Regressado a Lisboa tem visões com o Mandarim. Acaba por pedir ao Diabo que ressuscite o Mandarim e o
livre da fortuna. Teodoro deixa a sua fortuna ao Diabo, em testamento. Volta à sua vida de aborrecimento e
saciedade, considerando finalmente, que "só sabe bem o pão que dia-a-dia ganham as nossas mãos".
 A Moça Mais Bonita do Rio de Janeiro
"A Moça Mais Bonita do Rio de Janeiro", de autoria de Artur Azevedo, é um conto de fadas às avessas que conta
a história de uma bela jovem impedida de casar com quem ela ama. Tudo isso com muito bem humor, recheado
de ironia, próprias do autor.
 Nova Viagem à Lua

"Nova Viagem à Lua" é uma opereta de três atos escrita por Artur Azevedo em 1877, de co-autoria de Frederico
Severo e com música de Le Coq. Foi representada pela primeira vez no Teatro Fênix Dramática no Rio de
Janeiro. Seus personagens são criados, escravos, estudantes, máscaras, cocotes, etc. O primeiro ato passa-se em
Ubá/MG, ao passo que os dois últimos passam na corte.

 O Barão de Pituaçu
Em 1887, Artur Azevedo lança a peça teatral "O Barão de Pituaçu", subdividida em quatro atos. Na narração,
predomina o humor característico do autor, que narra a conversa de um capoeira na cidade do Rio de Janeiro.

 O Diletante
"O Diletante" é uma peça de teatro escrita por Artur Azevedo em 1846. Foi dedicada a Júlia Lopes e Almeida,
autora da cintilante crônica "Reflexões de um Marido", cuja leitura inspirou Azevedo.
 O Homem
"O Homem" é uma revista fluminense de 1887, em prosa e verso, em três atos e dez quadros, escrita por Artur
Azevedo. Seus personagens são transeuntes, passageiros, vendedores ambulantes, marinheiros franceses,
inimigos da justiça, policiais, carregadores, atores e atrizes.


 O Tribofe

"O Tribofe", de Artur Azevedo, quer dizer ao mesmo tempo trapaça e namorico. Trata-se de uma peça que
conta a história de uma família que chega ao Rio de Janeiro e se perdem. Aventuras acontecem e, no final, se
reencontram e voltam para o interior. Comédia muito interessante e divertida.

 A Casadinha de Fresco

"A Casadinha de Fresco", de autoria de Artur de Azevedo, é uma ópera cômica em três atos, representada pela
primeira vez no Rio de Janeiro em 1876 e em São Paulo, no mesmo ano. Passa-se em Viamão e Porto Alegre,
ambas cidades do Rio Grande do Sul, nos tempos coloniais.

 A Filha de Maria Angu
"A Filha de Maria Angu", escrita por Artur Azevedo, é uma paródia de uma ópera francesa chamada "La Fille de
Mme. Ango". O autor a escreveu sem intenção de exibi-la, mas ao ser lida pela primeira vez foi bastante
disputada por dois empresários e tornou-se um sucesso com mais de cem representações.

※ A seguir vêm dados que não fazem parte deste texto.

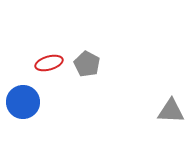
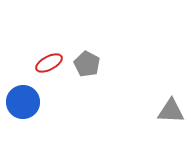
red ellipse: rotated 12 degrees counterclockwise
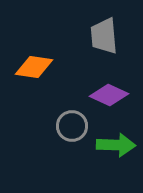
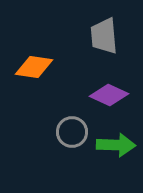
gray circle: moved 6 px down
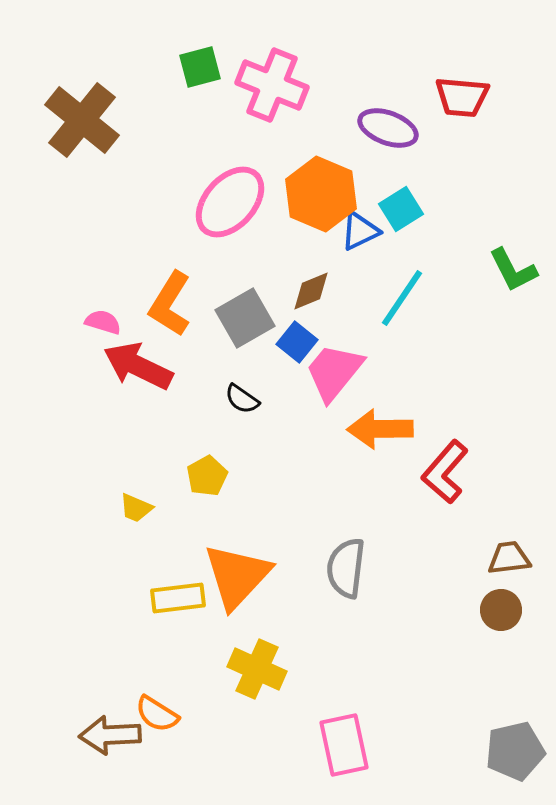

 A Princesa dos Cajueiros

"A Princesa dos Cajueiros" é uma ópera cômica em um prólogo e dois atos escrita por Artur Azevedo, com
música de Francisco de Sá Noronha. Foi representada pela primeira vez no Rio de Janeiro, no Teatro Fênix
Dramática, em 6 de março de 1880.

 Abel e Helena
"Abel e Helena" é uma peça cômica e lírica de autoria de Artur Azevedo. Escrita a propósito da ópera-cômica "A
Bela Helena" de Henrique Heilhac e Ludovico Halévy. Com música de Jacques Offenbach..

 Contos Fora de Moda

"Contos Fora de Moda" é uma coletânea de contos escritos por Artur Azevedo. Fazem parte dessa obra os
seguintes contos: "O Viúvo", "Romantismo", "Questão de Honra", "A Cozinheira", "Caiporismo", "Plebiscito", "A
Praia de Santa Luzia", "Black", "A Filha do Patrão", "Ardil", "Útil Inda Brincando", "Uma Noite em Petrópolis",
"Uma Embaixada", "Vingança", "Como Eu Me Diverti", "A Dona Branca", "O Velho Lima", "A Réclame", "O
Contrabando", "A Água de Janos" e "Marcelina".


 O Dote

"O Dote" é uma comédia de Artur Azevedo que fez imenso sucesso em 1907. O enredo, simples e curto, não
permite um aprofundamento emotivo como nas outras comédias curtas do autor. A simplicidade fornece o
ritmo acelerado ao desenvolvimento da fábula, o que não significa que esta peque por falta de continuidade.
Pelo contrário, trata-se de um texto bastante coeso.